Racée et élégante, Alya Djamal a de qui tenir: elle est la fille de Abdelaziz Agrebi dont la voix de stentor a longtemps dominé le théâtre tunisien. De plus, elle savait mettre un zeste de théâtre dans sa manière de présenter ses émissions. Ainsi, accordait-elle beaucoup d’importance au silence pour ponctuer ses mots et jouait de sa voix grave pour captiver les auditeurs.
Aujourd’hui, Alya Djamal vit sa retraite à Paris et va sur ses 90 ans. Il est vrai qu’il est d’usage de ne pas parler de l’âge de ces dames mais on me le pardonnera j’espère.
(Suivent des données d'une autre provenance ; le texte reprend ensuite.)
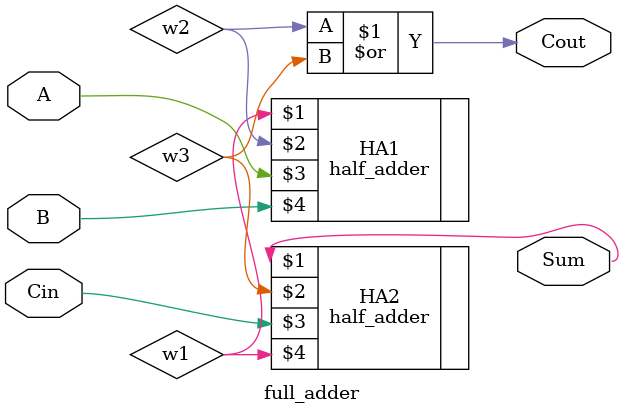
<source format=v>
module full_adder(Sum, Cout, A, B, Cin);
input A, B, Cin;
output Cout, Sum;
wire w1, w2, w3;

half_adder HA1(w1, w2, A, B);
half_adder HA2(Sum, w3, Cin, w1);
or (Cout, w2, w3);

endmodule
</source>
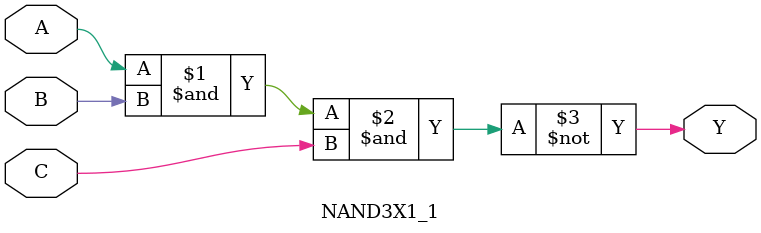
<source format=v>
module NAND3X1_1(A, B, C, Y);
input A, B, C;
output Y;
nand(Y, A, B, C);
endmodule
</source>
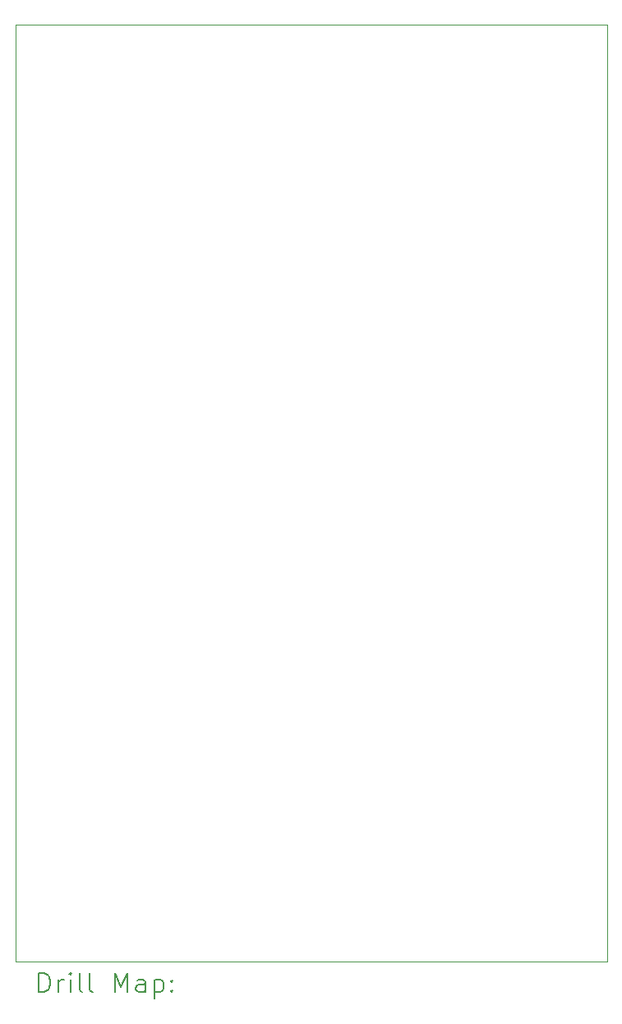
<source format=gbr>
%TF.GenerationSoftware,KiCad,Pcbnew,7.0.2*%
%TF.CreationDate,2023-04-24T16:58:58-04:00*%
%TF.ProjectId,JTAG_Terminal_Block,4a544147-5f54-4657-926d-696e616c5f42,rev?*%
%TF.SameCoordinates,Original*%
%TF.FileFunction,Drillmap*%
%TF.FilePolarity,Positive*%
%FSLAX45Y45*%
G04 Gerber Fmt 4.5, Leading zero omitted, Abs format (unit mm)*
G04 Created by KiCad (PCBNEW 7.0.2) date 2023-04-24 16:58:58*
%MOMM*%
%LPD*%
G01*
G04 APERTURE LIST*
%ADD10C,0.100000*%
%ADD11C,0.200000*%
G04 APERTURE END LIST*
D10*
X17780000Y-12700000D02*
X17780000Y-3048000D01*
X11684000Y-12700000D02*
X17780000Y-12700000D01*
X11684000Y-3048000D02*
X11684000Y-12700000D01*
X17780000Y-3048000D02*
X11684000Y-3048000D01*
D11*
X11926619Y-13017524D02*
X11926619Y-12817524D01*
X11926619Y-12817524D02*
X11974238Y-12817524D01*
X11974238Y-12817524D02*
X12002809Y-12827048D01*
X12002809Y-12827048D02*
X12021857Y-12846095D01*
X12021857Y-12846095D02*
X12031381Y-12865143D01*
X12031381Y-12865143D02*
X12040905Y-12903238D01*
X12040905Y-12903238D02*
X12040905Y-12931809D01*
X12040905Y-12931809D02*
X12031381Y-12969905D01*
X12031381Y-12969905D02*
X12021857Y-12988952D01*
X12021857Y-12988952D02*
X12002809Y-13008000D01*
X12002809Y-13008000D02*
X11974238Y-13017524D01*
X11974238Y-13017524D02*
X11926619Y-13017524D01*
X12126619Y-13017524D02*
X12126619Y-12884190D01*
X12126619Y-12922286D02*
X12136143Y-12903238D01*
X12136143Y-12903238D02*
X12145667Y-12893714D01*
X12145667Y-12893714D02*
X12164714Y-12884190D01*
X12164714Y-12884190D02*
X12183762Y-12884190D01*
X12250428Y-13017524D02*
X12250428Y-12884190D01*
X12250428Y-12817524D02*
X12240905Y-12827048D01*
X12240905Y-12827048D02*
X12250428Y-12836571D01*
X12250428Y-12836571D02*
X12259952Y-12827048D01*
X12259952Y-12827048D02*
X12250428Y-12817524D01*
X12250428Y-12817524D02*
X12250428Y-12836571D01*
X12374238Y-13017524D02*
X12355190Y-13008000D01*
X12355190Y-13008000D02*
X12345667Y-12988952D01*
X12345667Y-12988952D02*
X12345667Y-12817524D01*
X12479000Y-13017524D02*
X12459952Y-13008000D01*
X12459952Y-13008000D02*
X12450428Y-12988952D01*
X12450428Y-12988952D02*
X12450428Y-12817524D01*
X12707571Y-13017524D02*
X12707571Y-12817524D01*
X12707571Y-12817524D02*
X12774238Y-12960381D01*
X12774238Y-12960381D02*
X12840905Y-12817524D01*
X12840905Y-12817524D02*
X12840905Y-13017524D01*
X13021857Y-13017524D02*
X13021857Y-12912762D01*
X13021857Y-12912762D02*
X13012333Y-12893714D01*
X13012333Y-12893714D02*
X12993286Y-12884190D01*
X12993286Y-12884190D02*
X12955190Y-12884190D01*
X12955190Y-12884190D02*
X12936143Y-12893714D01*
X13021857Y-13008000D02*
X13002809Y-13017524D01*
X13002809Y-13017524D02*
X12955190Y-13017524D01*
X12955190Y-13017524D02*
X12936143Y-13008000D01*
X12936143Y-13008000D02*
X12926619Y-12988952D01*
X12926619Y-12988952D02*
X12926619Y-12969905D01*
X12926619Y-12969905D02*
X12936143Y-12950857D01*
X12936143Y-12950857D02*
X12955190Y-12941333D01*
X12955190Y-12941333D02*
X13002809Y-12941333D01*
X13002809Y-12941333D02*
X13021857Y-12931809D01*
X13117095Y-12884190D02*
X13117095Y-13084190D01*
X13117095Y-12893714D02*
X13136143Y-12884190D01*
X13136143Y-12884190D02*
X13174238Y-12884190D01*
X13174238Y-12884190D02*
X13193286Y-12893714D01*
X13193286Y-12893714D02*
X13202809Y-12903238D01*
X13202809Y-12903238D02*
X13212333Y-12922286D01*
X13212333Y-12922286D02*
X13212333Y-12979428D01*
X13212333Y-12979428D02*
X13202809Y-12998476D01*
X13202809Y-12998476D02*
X13193286Y-13008000D01*
X13193286Y-13008000D02*
X13174238Y-13017524D01*
X13174238Y-13017524D02*
X13136143Y-13017524D01*
X13136143Y-13017524D02*
X13117095Y-13008000D01*
X13298048Y-12998476D02*
X13307571Y-13008000D01*
X13307571Y-13008000D02*
X13298048Y-13017524D01*
X13298048Y-13017524D02*
X13288524Y-13008000D01*
X13288524Y-13008000D02*
X13298048Y-12998476D01*
X13298048Y-12998476D02*
X13298048Y-13017524D01*
X13298048Y-12893714D02*
X13307571Y-12903238D01*
X13307571Y-12903238D02*
X13298048Y-12912762D01*
X13298048Y-12912762D02*
X13288524Y-12903238D01*
X13288524Y-12903238D02*
X13298048Y-12893714D01*
X13298048Y-12893714D02*
X13298048Y-12912762D01*
M02*

</source>
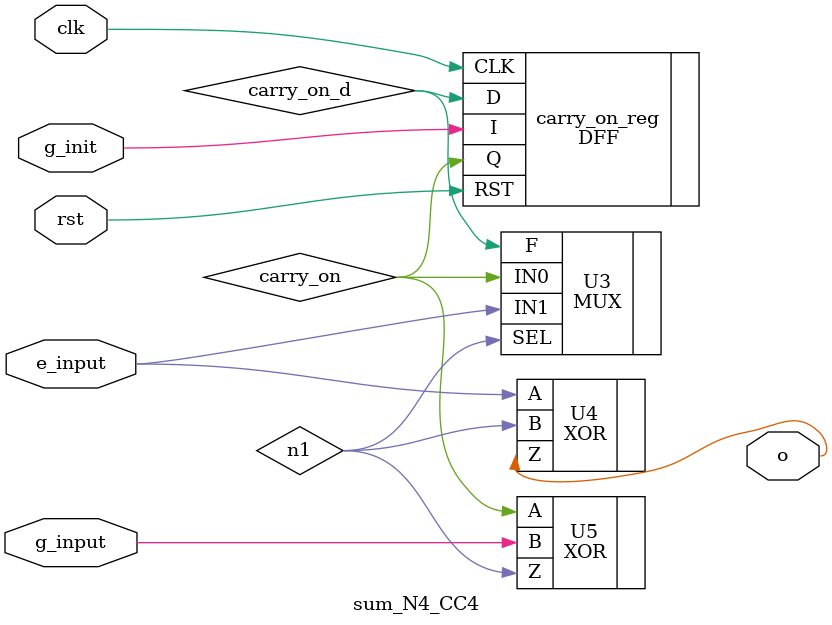
<source format=v>

module sum_N4_CC4 ( clk, rst, g_init, g_input, e_input, o );
  input [0:0] g_input;
  input [0:0] e_input;
  output [0:0] o;
  input clk, rst, g_init;
  wire   carry_on, carry_on_d, n1;

  DFF carry_on_reg ( .D(carry_on_d), .CLK(clk), .RST(rst), .I(g_init), .Q(
        carry_on) );
  MUX U3 ( .IN0(carry_on), .IN1(e_input[0]), .SEL(n1), .F(carry_on_d) );
  XOR U4 ( .A(e_input[0]), .B(n1), .Z(o[0]) );
  XOR U5 ( .A(carry_on), .B(g_input[0]), .Z(n1) );
endmodule


</source>
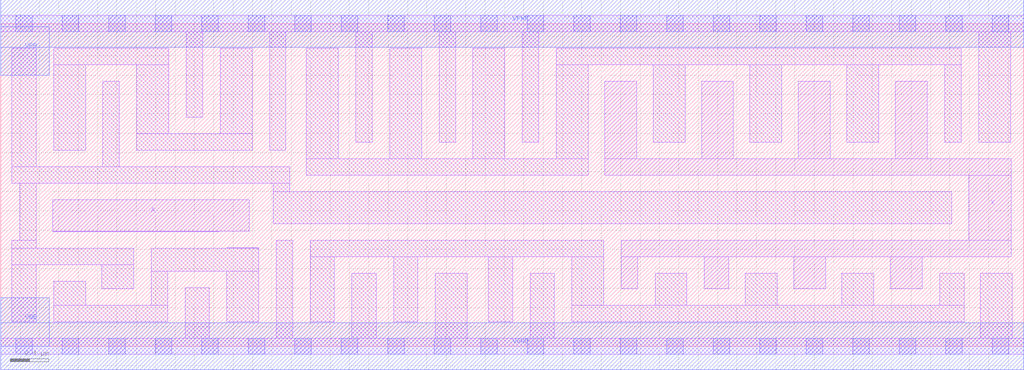
<source format=lef>
# Copyright 2020 The SkyWater PDK Authors
#
# Licensed under the Apache License, Version 2.0 (the "License");
# you may not use this file except in compliance with the License.
# You may obtain a copy of the License at
#
#     https://www.apache.org/licenses/LICENSE-2.0
#
# Unless required by applicable law or agreed to in writing, software
# distributed under the License is distributed on an "AS IS" BASIS,
# WITHOUT WARRANTIES OR CONDITIONS OF ANY KIND, either express or implied.
# See the License for the specific language governing permissions and
# limitations under the License.
#
# SPDX-License-Identifier: Apache-2.0

VERSION 5.5 ;
NAMESCASESENSITIVE ON ;
BUSBITCHARS "[]" ;
DIVIDERCHAR "/" ;
MACRO sky130_fd_sc_lp__buflp_8
  CLASS CORE ;
  SOURCE USER ;
  ORIGIN  0.000000  0.000000 ;
  SIZE  10.56000 BY  3.330000 ;
  SYMMETRY X Y R90 ;
  SITE unit ;
  PIN A
    ANTENNAGATEAREA  1.890000 ;
    DIRECTION INPUT ;
    USE SIGNAL ;
    PORT
      LAYER li1 ;
        RECT 0.535000 1.180000 2.255000 1.185000 ;
        RECT 0.535000 1.185000 2.565000 1.515000 ;
    END
  END A
  PIN X
    ANTENNADIFFAREA  2.822400 ;
    DIRECTION OUTPUT ;
    USE SIGNAL ;
    PORT
      LAYER li1 ;
        RECT 6.235000 1.765000 10.435000 1.935000 ;
        RECT 6.235000 1.935000  6.565000 2.735000 ;
        RECT 6.405000 0.595000  6.575000 0.925000 ;
        RECT 6.405000 0.925000 10.435000 1.095000 ;
        RECT 7.235000 1.935000  7.565000 2.735000 ;
        RECT 7.265000 0.595000  7.515000 0.925000 ;
        RECT 8.185000 0.595000  8.515000 0.925000 ;
        RECT 8.235000 1.935000  8.565000 2.735000 ;
        RECT 9.185000 0.595000  9.515000 0.925000 ;
        RECT 9.235000 1.935000  9.565000 2.735000 ;
        RECT 9.995000 1.095000 10.435000 1.765000 ;
    END
  END X
  PIN VGND
    DIRECTION INOUT ;
    USE GROUND ;
    PORT
      LAYER met1 ;
        RECT 0.000000 -0.245000 10.560000 0.245000 ;
    END
  END VGND
  PIN VNB
    DIRECTION INOUT ;
    USE GROUND ;
    PORT
      LAYER met1 ;
        RECT 0.000000 0.000000 0.500000 0.500000 ;
    END
  END VNB
  PIN VPB
    DIRECTION INOUT ;
    USE POWER ;
    PORT
      LAYER met1 ;
        RECT 0.000000 2.800000 0.500000 3.300000 ;
    END
  END VPB
  PIN VPWR
    DIRECTION INOUT ;
    USE POWER ;
    PORT
      LAYER met1 ;
        RECT 0.000000 3.085000 10.560000 3.575000 ;
    END
  END VPWR
  OBS
    LAYER li1 ;
      RECT  0.000000 -0.085000 10.560000 0.085000 ;
      RECT  0.000000  3.245000 10.560000 3.415000 ;
      RECT  0.115000  0.255000  0.365000 0.840000 ;
      RECT  0.115000  0.840000  1.375000 1.010000 ;
      RECT  0.115000  1.010000  0.365000 1.095000 ;
      RECT  0.115000  1.685000  2.985000 1.855000 ;
      RECT  0.115000  1.855000  0.365000 3.075000 ;
      RECT  0.195000  1.095000  0.365000 1.685000 ;
      RECT  0.545000  0.255000  1.725000 0.425000 ;
      RECT  0.545000  0.425000  0.875000 0.670000 ;
      RECT  0.545000  2.025000  0.875000 2.905000 ;
      RECT  0.545000  2.905000  1.735000 3.075000 ;
      RECT  1.045000  0.595000  1.375000 0.840000 ;
      RECT  1.055000  1.855000  1.225000 2.735000 ;
      RECT  1.405000  2.025000  2.595000 2.195000 ;
      RECT  1.405000  2.195000  1.735000 2.905000 ;
      RECT  1.555000  0.425000  1.725000 0.775000 ;
      RECT  1.555000  0.775000  2.665000 1.010000 ;
      RECT  1.905000  0.085000  2.155000 0.605000 ;
      RECT  1.915000  2.365000  2.085000 3.245000 ;
      RECT  2.265000  2.195000  2.595000 3.075000 ;
      RECT  2.335000  0.255000  2.665000 0.775000 ;
      RECT  2.335000  1.010000  2.665000 1.015000 ;
      RECT  2.775000  2.025000  2.945000 3.245000 ;
      RECT  2.815000  1.265000  9.820000 1.595000 ;
      RECT  2.815000  1.595000  2.985000 1.685000 ;
      RECT  2.845000  0.085000  3.015000 1.095000 ;
      RECT  3.155000  1.765000  6.065000 1.935000 ;
      RECT  3.155000  1.935000  3.485000 3.075000 ;
      RECT  3.195000  0.255000  3.445000 0.925000 ;
      RECT  3.195000  0.925000  6.225000 1.095000 ;
      RECT  3.625000  0.085000  3.875000 0.755000 ;
      RECT  3.665000  2.105000  3.835000 3.245000 ;
      RECT  4.015000  1.935000  4.345000 3.075000 ;
      RECT  4.055000  0.255000  4.305000 0.925000 ;
      RECT  4.485000  0.085000  4.815000 0.755000 ;
      RECT  4.525000  2.105000  4.695000 3.245000 ;
      RECT  4.875000  1.935000  5.205000 3.075000 ;
      RECT  5.035000  0.255000  5.285000 0.925000 ;
      RECT  5.385000  2.105000  5.555000 3.245000 ;
      RECT  5.465000  0.085000  5.715000 0.755000 ;
      RECT  5.735000  1.935000  6.065000 2.905000 ;
      RECT  5.735000  2.905000  9.915000 3.075000 ;
      RECT  5.895000  0.255000  9.945000 0.425000 ;
      RECT  5.895000  0.425000  6.225000 0.925000 ;
      RECT  6.735000  2.105000  7.065000 2.905000 ;
      RECT  6.755000  0.425000  7.085000 0.755000 ;
      RECT  7.685000  0.425000  8.015000 0.755000 ;
      RECT  7.735000  2.105000  8.065000 2.905000 ;
      RECT  8.685000  0.425000  9.015000 0.755000 ;
      RECT  8.735000  2.105000  9.065000 2.905000 ;
      RECT  9.695000  0.425000  9.945000 0.755000 ;
      RECT  9.745000  2.105000  9.915000 2.905000 ;
      RECT 10.095000  2.105000 10.425000 3.245000 ;
      RECT 10.115000  0.085000 10.445000 0.755000 ;
    LAYER mcon ;
      RECT  0.155000 -0.085000  0.325000 0.085000 ;
      RECT  0.155000  3.245000  0.325000 3.415000 ;
      RECT  0.635000 -0.085000  0.805000 0.085000 ;
      RECT  0.635000  3.245000  0.805000 3.415000 ;
      RECT  1.115000 -0.085000  1.285000 0.085000 ;
      RECT  1.115000  3.245000  1.285000 3.415000 ;
      RECT  1.595000 -0.085000  1.765000 0.085000 ;
      RECT  1.595000  3.245000  1.765000 3.415000 ;
      RECT  2.075000 -0.085000  2.245000 0.085000 ;
      RECT  2.075000  3.245000  2.245000 3.415000 ;
      RECT  2.555000 -0.085000  2.725000 0.085000 ;
      RECT  2.555000  3.245000  2.725000 3.415000 ;
      RECT  3.035000 -0.085000  3.205000 0.085000 ;
      RECT  3.035000  3.245000  3.205000 3.415000 ;
      RECT  3.515000 -0.085000  3.685000 0.085000 ;
      RECT  3.515000  3.245000  3.685000 3.415000 ;
      RECT  3.995000 -0.085000  4.165000 0.085000 ;
      RECT  3.995000  3.245000  4.165000 3.415000 ;
      RECT  4.475000 -0.085000  4.645000 0.085000 ;
      RECT  4.475000  3.245000  4.645000 3.415000 ;
      RECT  4.955000 -0.085000  5.125000 0.085000 ;
      RECT  4.955000  3.245000  5.125000 3.415000 ;
      RECT  5.435000 -0.085000  5.605000 0.085000 ;
      RECT  5.435000  3.245000  5.605000 3.415000 ;
      RECT  5.915000 -0.085000  6.085000 0.085000 ;
      RECT  5.915000  3.245000  6.085000 3.415000 ;
      RECT  6.395000 -0.085000  6.565000 0.085000 ;
      RECT  6.395000  3.245000  6.565000 3.415000 ;
      RECT  6.875000 -0.085000  7.045000 0.085000 ;
      RECT  6.875000  3.245000  7.045000 3.415000 ;
      RECT  7.355000 -0.085000  7.525000 0.085000 ;
      RECT  7.355000  3.245000  7.525000 3.415000 ;
      RECT  7.835000 -0.085000  8.005000 0.085000 ;
      RECT  7.835000  3.245000  8.005000 3.415000 ;
      RECT  8.315000 -0.085000  8.485000 0.085000 ;
      RECT  8.315000  3.245000  8.485000 3.415000 ;
      RECT  8.795000 -0.085000  8.965000 0.085000 ;
      RECT  8.795000  3.245000  8.965000 3.415000 ;
      RECT  9.275000 -0.085000  9.445000 0.085000 ;
      RECT  9.275000  3.245000  9.445000 3.415000 ;
      RECT  9.755000 -0.085000  9.925000 0.085000 ;
      RECT  9.755000  3.245000  9.925000 3.415000 ;
      RECT 10.235000 -0.085000 10.405000 0.085000 ;
      RECT 10.235000  3.245000 10.405000 3.415000 ;
  END
END sky130_fd_sc_lp__buflp_8

</source>
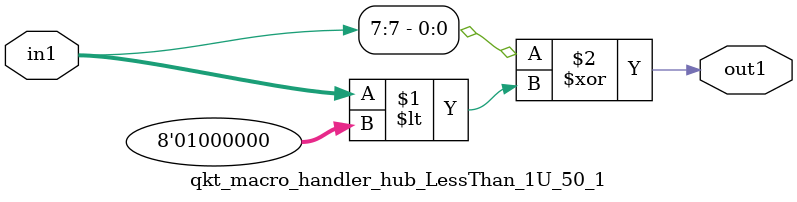
<source format=v>

`timescale 1ps / 1ps


module qkt_macro_handler_hub_LessThan_1U_50_1( in1, out1 );

    input [7:0] in1;
    output out1;

    
    // rtl_process:qkt_macro_handler_hub_LessThan_1U_50_1/qkt_macro_handler_hub_LessThan_1U_50_1_thread_1
    assign out1 = (in1[7] ^ in1 < 8'd064);

endmodule


</source>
C’est en 1974 qu’elle a rejoint « Entre nous mesdames, une émission dirigée par Neila Ben Ammar et Saida Ghariani Maherzi. Dans cette équipe, il y avait Gisèle Halfon, Zahida Menchari et d’autres. En 1980, l’émission éclate en plusieurs modules qui seront produits par Faiza Souhabi Majeri, Zahira Ben Youssef, Douja Msellati, Sadika et Alya Djamal.
Cette dernière produira, jusqu’à son départ en 1988, « Evasion » et surtout « Le petit musée de la chanson française ».
Pour l’anecdote, Alya Djamal a aussi produit en langue arabe, avec le concours de Tahar Mahjoub, une série d’émissions sur Om Kalthoum. Merci madame pour tout le bonheur en mots et en chansons que vous nous avez toujours donné !
Et en gage de continuité, je voudrais terminer par ces quelques mots à l’adresse de mes deux aînés. Ces mots sont un éloge de notre pays et une invitation à la résilience qui, d’ailleurs, vaut pour tout le monde. Ces mots, je les ai écrits, au crépuscule, en marchant sur les mêmes berges, alors que le brouillard s’était dissipé.
Spectaculaire, le ciel était embrasé à l’ouest et le soleil se couchait avec des lueurs de feu. La nuit promettait d’être noire comme un drapeau jihadiste. Et le jour n’en sera que plus radieux, sans ces couleurs de sang et de haine.
Le wahabisme n’est pas l’islam et la Tunisie saura se défendre contre les faussaires de Dieu. Demain, le firmament ne sera pas couleur de sang mais arc-en-ciel, comme nous, notre diversité, notre liberté, notre passion. Ils ne nous vaincront jamais. Malgré nos traitres, malgré leurs pétrodollars, malgré nos hésitations, nous vaincrons.